A few years ago, in another place, Tara and I built a close relationship with a wonderful young woman who is now in her early twenties. I’ll call her Nicole. She spent a great deal of time with us due to some instability in her own home. She loved us at least as much as we loved her in return – and probably more. And even now that we are far apart, we still remain in contact with Nicole and count her as part of our family.

Nicole is a lesbian. She “came out” to the world last year. She has shared with us some of the joys and pains of her relationships that have succeeded and failed. Because of her sexual orientation, she has experienced some emotional distancing from some friends at her local church, which I consider an unfortunate development in her life.

Nicole has held down a job for the past few years and works hard at what she does. She has purchased her own car, she pays her own rent, and she contributes to society in a number of ways. Nicole is a regular person, with regular needs, regular laughter, and regular tears. And for some reason, she counts us as part of her family too.

In recent days, the Indiana state legislature passed Senate Bill 101, also known as the Religious Freedom Restoration Act. No small amount of media coverage has accompanied this bill since it was signed by Indiana’s governor a few weeks ago. Again, everyone has an opinion on this, whether or not they are experts in law or politics. I, for one, am not concerned about this law; its worst elements will be corrected and its best intentions will be honored. In any case, I firmly believe that we cannot legislate morality (that is, make people behave by creating laws). Ban same-sex marriage, legalize marijuana, ban assault rifles, legalize gambling: the systems we form do not create morality and goodness. The law is not the ultimate measure of right and wrong. On the other hand, the law should uphold the cause of justice for all people, a goal that is much higher than any Senate Bill.

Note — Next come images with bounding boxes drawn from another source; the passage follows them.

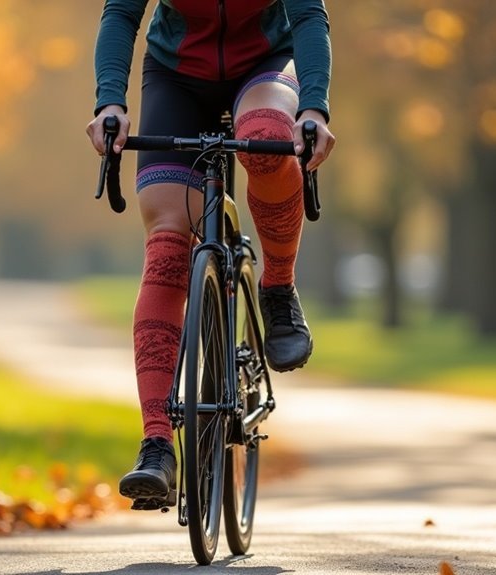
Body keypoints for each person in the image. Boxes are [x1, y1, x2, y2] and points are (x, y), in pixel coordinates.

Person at [86, 0, 335, 511]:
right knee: (167, 249)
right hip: (175, 75)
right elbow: (120, 13)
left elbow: (309, 17)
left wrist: (313, 107)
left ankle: (278, 289)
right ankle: (157, 445)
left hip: (267, 64)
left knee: (265, 138)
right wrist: (109, 101)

Many years ago, and in a very different place, a carpenter’s son crouched down and drew designs in the dirt with his finger. The people eagerly awaited his response to the most pressing moral question of the day: what should they do with a woman caught committing adultery? The conservative religious leaders wanted to stone her to death, as the religious law required. And if this carpenter’s son did not give the officially correct answer, then they could silence him as a radical progressive. Rather than taking sides on the issue, this carpenter’s son, this teacher, this divine reformer recognized the humanity of all those around him and called each of them to a higher moral standard:

“If any one of you is without sin, let him be the first to throw a stone at her.”

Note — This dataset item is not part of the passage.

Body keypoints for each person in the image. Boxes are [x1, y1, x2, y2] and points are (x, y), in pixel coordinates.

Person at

“Has no one condemned you? Then neither do I condemn you. Go now and leave your life of sin.” (John 7:53-8:11 NIV)

I believe the recent editorial’s appeal to Rosa Parks is inappropriate. After all, people on the other side of this moral question can make precisely the same appeal as an argument to stand up against discrimination. Comparing conservative Christians (or the LGBT community, for that matter) to Rosa Parks is comparing apples to oranges; it is a rhetorical device intended to create an immediate victory. After all, who can argue against Rosa Parks?

But Rosa Parks’s victory was not immediate, nor, indeed, is her struggle finished. The issue of racial reconciliation and justice has not been resolved in twenty-first century America. Similarly, the gay and lesbian couples who visited our church, my friend Nicole, conservative Christians, and other Christians are all involved in an ongoing struggle over the question of homosexuality.

In some ways, this struggle is similar to the conflict in John 8. Jesus’s answer to the question in that story is not “black and white” or “quick and easy.” He understands both the value and the imperfections of each individual around him. He creates a new way of answering the moral dilemma: not by adhering to religious law, not by accepting sexual immorality as the new norm, but by extending love and grace to everyone. He desires justice for all and calls each person to higher standards of righteousness and holiness.

Perhaps we would do well to learn to imitate him in how we think about, discuss, and act on the important moral questions of our day.